Festival attendees quickly slapped Ja and McFarland with a $US100 million ($134 million) class action lawsuit, alleging fraud and negligence. According to a series of leaked phone calls obtained by both the Times and Vice, McFarland still hasn’t paid Fyre Media employees, and Ja bizarrely tried to use the media firestorm to assuage their concerns.

“The whole world knows Fyre’s name now,” Ja told employees, according to the Times. “This will pass, guys.”

But now, though festival attendees have largely made it back from the carnage, it turns out that local businesses and residents may have gotten the worst part of the deal.

As the Times reports, local restaurant owners, event coordinators and carpenters are still owed hundreds of thousands of dollars from the festival, and McFarland and co. have disappeared. One man, a local carpenter, says he was asked to work 18-hour days to build housing because organisers were in a rush to complete the venue before attendees arrived. He said he hasn’t been paid, and told the Times his lights and water have been shut off because he couldn’t afford the bills. MaryAnn Rolle, a local restaurant owner, says Fyre still owes her $US134,000 ($179,605) from the festival for providing food.

Much of the remaining equipment was rented from other companies, both locally and in the US. Bahamian authorities are holding some of the rented equipment because Fyre still owes the government more than $US300,000 ($402,100).
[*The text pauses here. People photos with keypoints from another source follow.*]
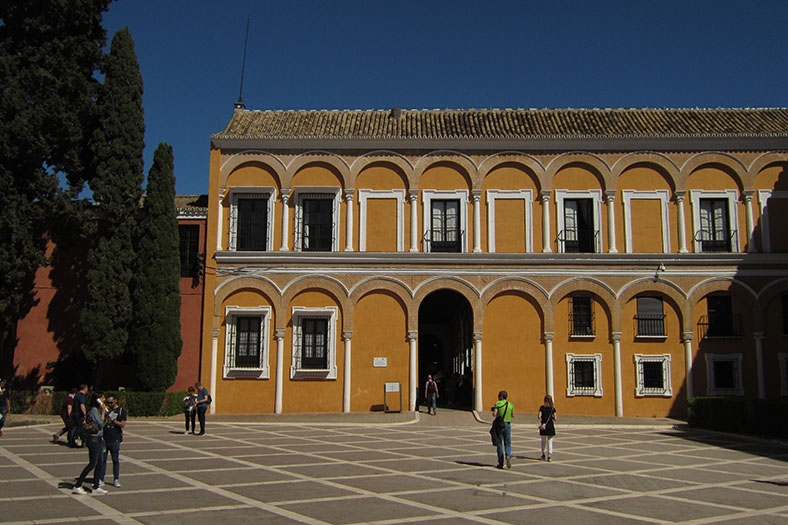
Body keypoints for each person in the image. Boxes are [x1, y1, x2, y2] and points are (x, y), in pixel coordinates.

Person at [72, 392, 107, 495]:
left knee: (100, 463)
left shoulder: (96, 410)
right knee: (93, 463)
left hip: (99, 439)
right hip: (93, 439)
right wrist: (104, 413)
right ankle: (77, 485)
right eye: (102, 398)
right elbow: (100, 424)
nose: (104, 400)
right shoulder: (94, 410)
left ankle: (96, 486)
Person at [99, 394, 126, 488]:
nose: (109, 404)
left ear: (115, 401)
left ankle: (116, 479)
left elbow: (122, 424)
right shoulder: (105, 410)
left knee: (115, 459)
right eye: (108, 402)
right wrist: (103, 412)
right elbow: (100, 423)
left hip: (115, 437)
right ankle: (101, 479)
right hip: (105, 438)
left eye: (111, 402)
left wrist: (114, 421)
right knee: (102, 460)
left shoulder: (121, 411)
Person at [492, 390, 514, 469]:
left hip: (500, 425)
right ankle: (508, 455)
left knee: (499, 443)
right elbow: (513, 415)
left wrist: (496, 413)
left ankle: (501, 463)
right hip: (508, 424)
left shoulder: (497, 404)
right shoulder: (510, 404)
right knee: (508, 443)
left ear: (501, 396)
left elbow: (494, 414)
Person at [538, 394, 557, 461]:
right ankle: (549, 456)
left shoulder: (542, 408)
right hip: (550, 425)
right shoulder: (552, 409)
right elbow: (555, 418)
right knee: (550, 441)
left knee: (543, 441)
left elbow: (539, 416)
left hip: (543, 425)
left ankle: (543, 454)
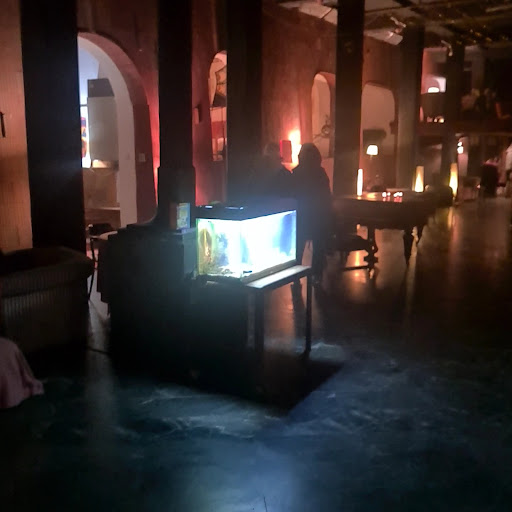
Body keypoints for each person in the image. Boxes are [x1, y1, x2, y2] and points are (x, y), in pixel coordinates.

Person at [291, 142, 332, 284]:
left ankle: (295, 277)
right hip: (317, 215)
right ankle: (317, 275)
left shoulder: (296, 174)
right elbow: (326, 196)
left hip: (301, 215)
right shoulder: (320, 174)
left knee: (298, 247)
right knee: (318, 246)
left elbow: (292, 195)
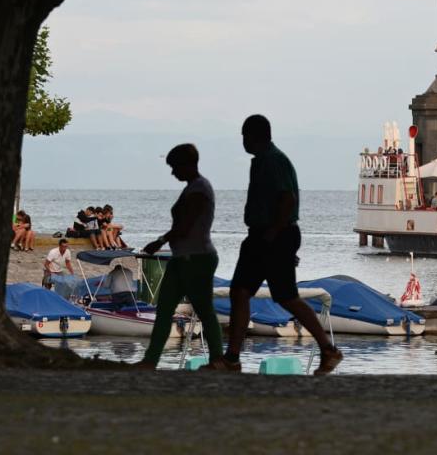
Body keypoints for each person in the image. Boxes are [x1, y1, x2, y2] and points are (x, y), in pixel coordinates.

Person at [224, 115, 342, 375]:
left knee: (284, 296)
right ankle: (231, 358)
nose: (243, 141)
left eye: (245, 136)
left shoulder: (271, 161)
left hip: (271, 235)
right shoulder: (266, 161)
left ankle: (328, 349)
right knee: (242, 292)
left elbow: (287, 198)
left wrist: (273, 234)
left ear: (255, 136)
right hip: (265, 235)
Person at [137, 143, 224, 370]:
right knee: (164, 309)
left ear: (187, 164)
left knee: (204, 309)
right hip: (181, 258)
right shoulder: (192, 188)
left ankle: (217, 359)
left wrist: (160, 241)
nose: (173, 172)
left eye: (175, 167)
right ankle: (150, 360)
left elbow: (186, 225)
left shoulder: (200, 189)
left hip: (197, 258)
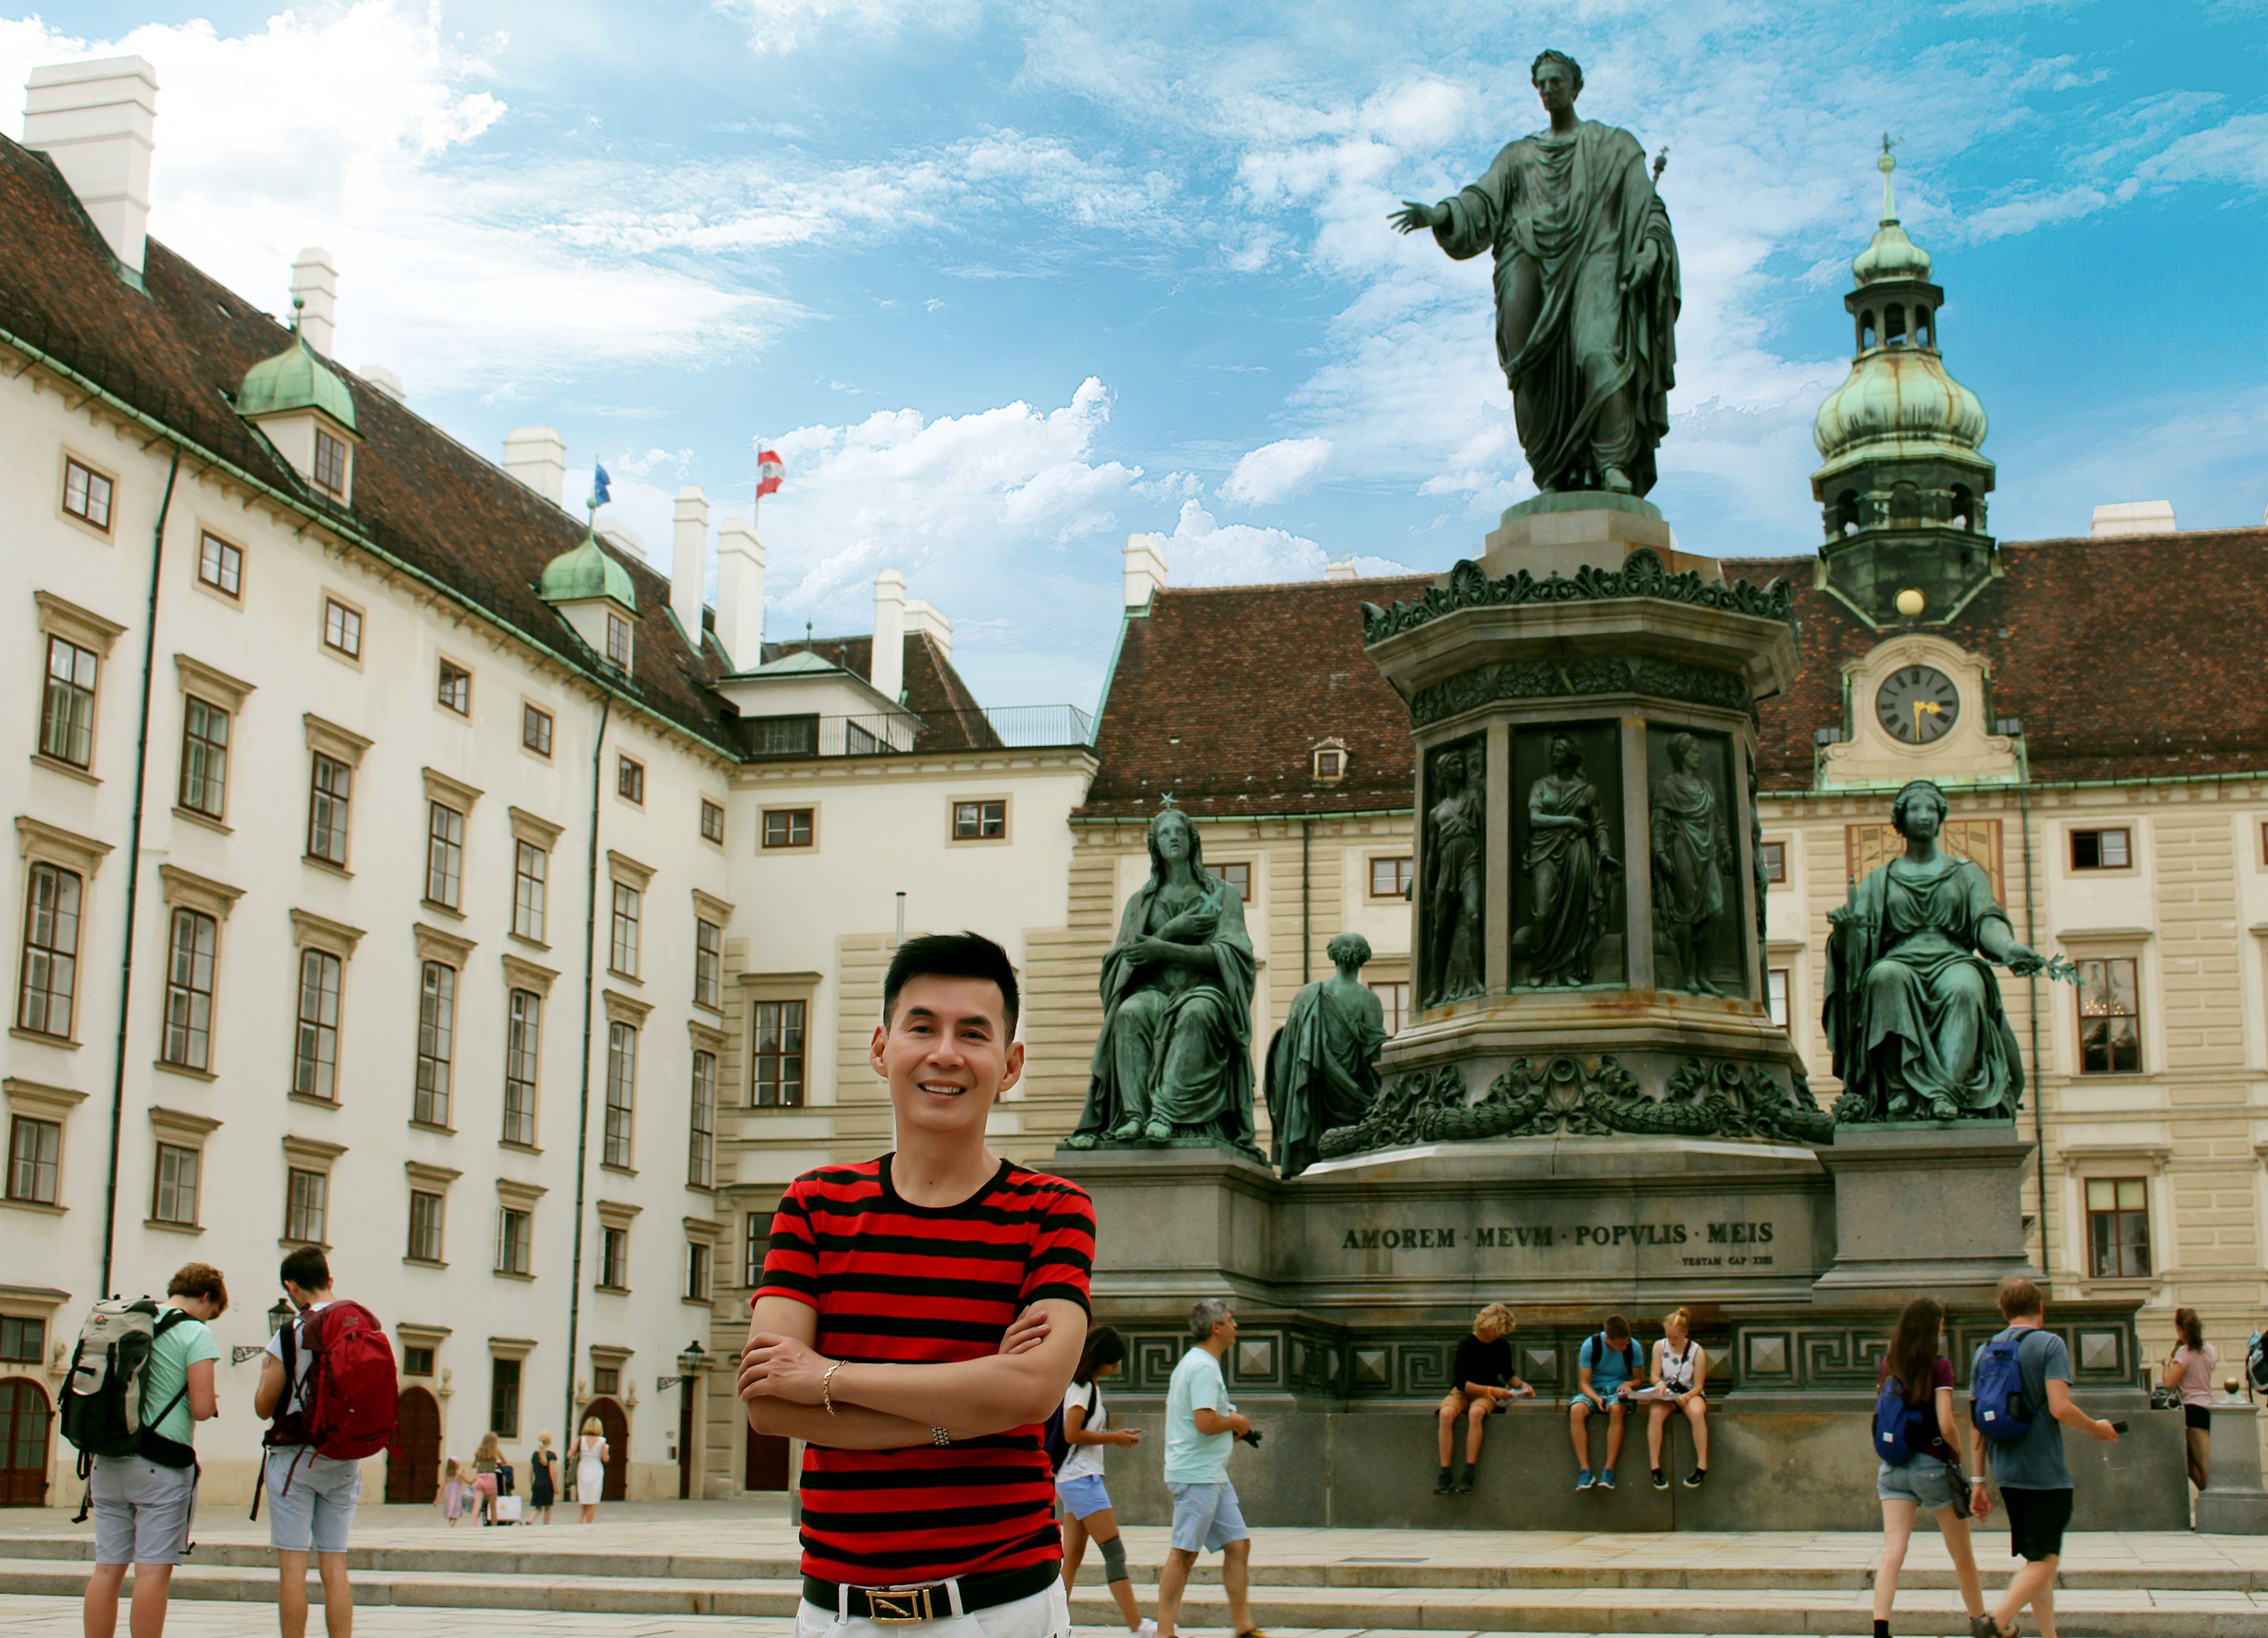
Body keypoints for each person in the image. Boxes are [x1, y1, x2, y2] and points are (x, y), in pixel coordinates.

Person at [740, 932, 1094, 1638]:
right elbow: (772, 1405)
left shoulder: (1053, 1208)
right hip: (838, 1611)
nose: (945, 1053)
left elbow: (1032, 1391)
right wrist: (965, 1406)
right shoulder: (812, 1202)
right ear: (881, 1047)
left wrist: (831, 1375)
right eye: (922, 1026)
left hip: (1001, 1608)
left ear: (1011, 1062)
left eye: (973, 1032)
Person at [1967, 1275, 2120, 1638]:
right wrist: (2098, 1429)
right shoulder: (2049, 1344)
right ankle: (1994, 1622)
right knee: (2046, 1558)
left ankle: (2048, 1635)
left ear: (2004, 1311)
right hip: (2045, 1472)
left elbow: (1976, 1424)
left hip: (2006, 1473)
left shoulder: (1983, 1350)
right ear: (2040, 1309)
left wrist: (1978, 1481)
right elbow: (2060, 1408)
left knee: (2036, 1559)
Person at [82, 1262, 225, 1638]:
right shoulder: (195, 1333)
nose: (210, 1319)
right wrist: (211, 1403)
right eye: (213, 1312)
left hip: (109, 1460)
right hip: (160, 1466)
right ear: (207, 1297)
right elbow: (200, 1406)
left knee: (107, 1569)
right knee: (151, 1572)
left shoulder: (130, 1320)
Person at [255, 1245, 367, 1638]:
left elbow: (264, 1405)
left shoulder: (292, 1330)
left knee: (293, 1567)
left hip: (296, 1458)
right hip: (344, 1457)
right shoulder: (360, 1325)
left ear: (291, 1286)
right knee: (335, 1566)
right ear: (329, 1280)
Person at [1870, 1297, 1988, 1638]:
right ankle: (1980, 1623)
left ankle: (1881, 1629)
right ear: (1930, 1330)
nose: (1942, 1330)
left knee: (1893, 1551)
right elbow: (1946, 1423)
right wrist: (1959, 1452)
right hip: (1931, 1466)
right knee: (1961, 1553)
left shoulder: (1889, 1364)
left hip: (1892, 1468)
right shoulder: (1940, 1366)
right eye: (1940, 1326)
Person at [1156, 1300, 1260, 1638]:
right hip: (1197, 1476)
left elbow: (1183, 1417)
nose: (1236, 1326)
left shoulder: (1198, 1365)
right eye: (1231, 1321)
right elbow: (1204, 1421)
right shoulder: (1202, 1368)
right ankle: (1165, 1632)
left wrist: (1229, 1427)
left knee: (1238, 1544)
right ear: (1216, 1328)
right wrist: (1237, 1422)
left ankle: (1243, 1627)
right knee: (1183, 1554)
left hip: (1211, 1472)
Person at [1058, 1326, 1153, 1637]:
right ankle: (1137, 1625)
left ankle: (1056, 1623)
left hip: (1076, 1478)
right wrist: (1115, 1438)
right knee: (1114, 1552)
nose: (1119, 1366)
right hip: (1081, 1479)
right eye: (1115, 1361)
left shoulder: (1087, 1387)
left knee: (1070, 1560)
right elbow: (1071, 1433)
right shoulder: (1082, 1389)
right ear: (1104, 1361)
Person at [1435, 1303, 1529, 1495]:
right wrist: (1491, 1390)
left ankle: (1469, 1471)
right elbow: (1461, 1383)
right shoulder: (1467, 1344)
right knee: (1445, 1414)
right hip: (1468, 1390)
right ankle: (1445, 1472)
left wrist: (1522, 1386)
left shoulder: (1502, 1346)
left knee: (1476, 1413)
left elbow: (1508, 1373)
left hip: (1487, 1393)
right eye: (1496, 1330)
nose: (1498, 1335)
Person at [1569, 1313, 1641, 1490]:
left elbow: (1639, 1380)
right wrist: (1595, 1398)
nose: (1624, 1347)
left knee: (1616, 1409)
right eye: (1619, 1344)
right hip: (1595, 1390)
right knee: (1577, 1410)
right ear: (1608, 1338)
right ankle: (1585, 1470)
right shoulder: (1591, 1345)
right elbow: (1584, 1383)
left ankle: (1609, 1470)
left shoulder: (1633, 1347)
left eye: (1626, 1343)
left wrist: (1629, 1383)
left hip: (1618, 1390)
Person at [1644, 1308, 1710, 1489]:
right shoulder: (1660, 1346)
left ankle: (1702, 1465)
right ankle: (1655, 1466)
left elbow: (1698, 1386)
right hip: (1667, 1392)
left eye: (1675, 1337)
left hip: (1688, 1391)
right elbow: (1654, 1375)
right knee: (1656, 1413)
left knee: (1697, 1413)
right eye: (1669, 1336)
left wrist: (1687, 1396)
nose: (1672, 1341)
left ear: (1685, 1333)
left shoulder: (1697, 1351)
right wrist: (1659, 1383)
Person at [2161, 1307, 2218, 1494]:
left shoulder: (2184, 1354)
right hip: (2208, 1408)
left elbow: (2169, 1383)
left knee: (2202, 1466)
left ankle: (2214, 1502)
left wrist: (2166, 1365)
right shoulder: (2209, 1350)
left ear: (2179, 1329)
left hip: (2192, 1410)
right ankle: (2211, 1499)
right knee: (2200, 1464)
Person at [573, 1419, 607, 1523]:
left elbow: (570, 1454)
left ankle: (579, 1522)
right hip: (596, 1468)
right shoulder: (602, 1441)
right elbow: (605, 1458)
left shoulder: (580, 1440)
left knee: (583, 1499)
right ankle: (589, 1523)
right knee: (592, 1500)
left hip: (583, 1467)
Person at [471, 1432, 501, 1526]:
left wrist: (480, 1464)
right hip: (491, 1477)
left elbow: (473, 1465)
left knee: (477, 1505)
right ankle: (494, 1526)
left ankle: (472, 1526)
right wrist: (497, 1464)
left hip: (480, 1477)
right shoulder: (496, 1451)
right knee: (493, 1506)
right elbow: (505, 1462)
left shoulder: (479, 1452)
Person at [526, 1432, 558, 1525]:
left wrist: (532, 1484)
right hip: (548, 1484)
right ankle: (546, 1525)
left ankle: (530, 1520)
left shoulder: (535, 1455)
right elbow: (552, 1472)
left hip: (538, 1483)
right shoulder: (551, 1456)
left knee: (538, 1507)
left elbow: (530, 1472)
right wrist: (555, 1486)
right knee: (548, 1507)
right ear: (549, 1441)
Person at [437, 1459, 465, 1526]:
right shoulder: (459, 1475)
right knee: (456, 1510)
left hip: (448, 1493)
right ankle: (451, 1525)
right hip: (457, 1494)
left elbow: (441, 1487)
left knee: (450, 1508)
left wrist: (436, 1499)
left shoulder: (447, 1476)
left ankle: (450, 1524)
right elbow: (469, 1482)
Some business owners are incurring much greater losses because they have less equipment to rent. One Miami company that furnished equipment estimates $US10 million ($13 million) in unpaid fees and business lost.

Worse still for McFarland and Ja, the Times reports that a criminal investigation has been launched:

The endeavour has also become the focus of a criminal investigation, with federal authorities looking into possible mail, wire and securities fraud, according to a source with knowledge of the matter, who was not authorised to discuss it. The investigation is being conducted by the United States attorney’s office for the Southern District of New York and the F.B.I.; it is being overseen by a prosecutor assigned to the complex frauds and cybercrime unit.

The Fyre Festival saga, which at first seemed a tale of millennial narcissism, isn’t just a lesson in schadenfreude, it’s also about hideous corruption and exploitation. Hopefully, when all is said and done, it will also be a lesson in accountability.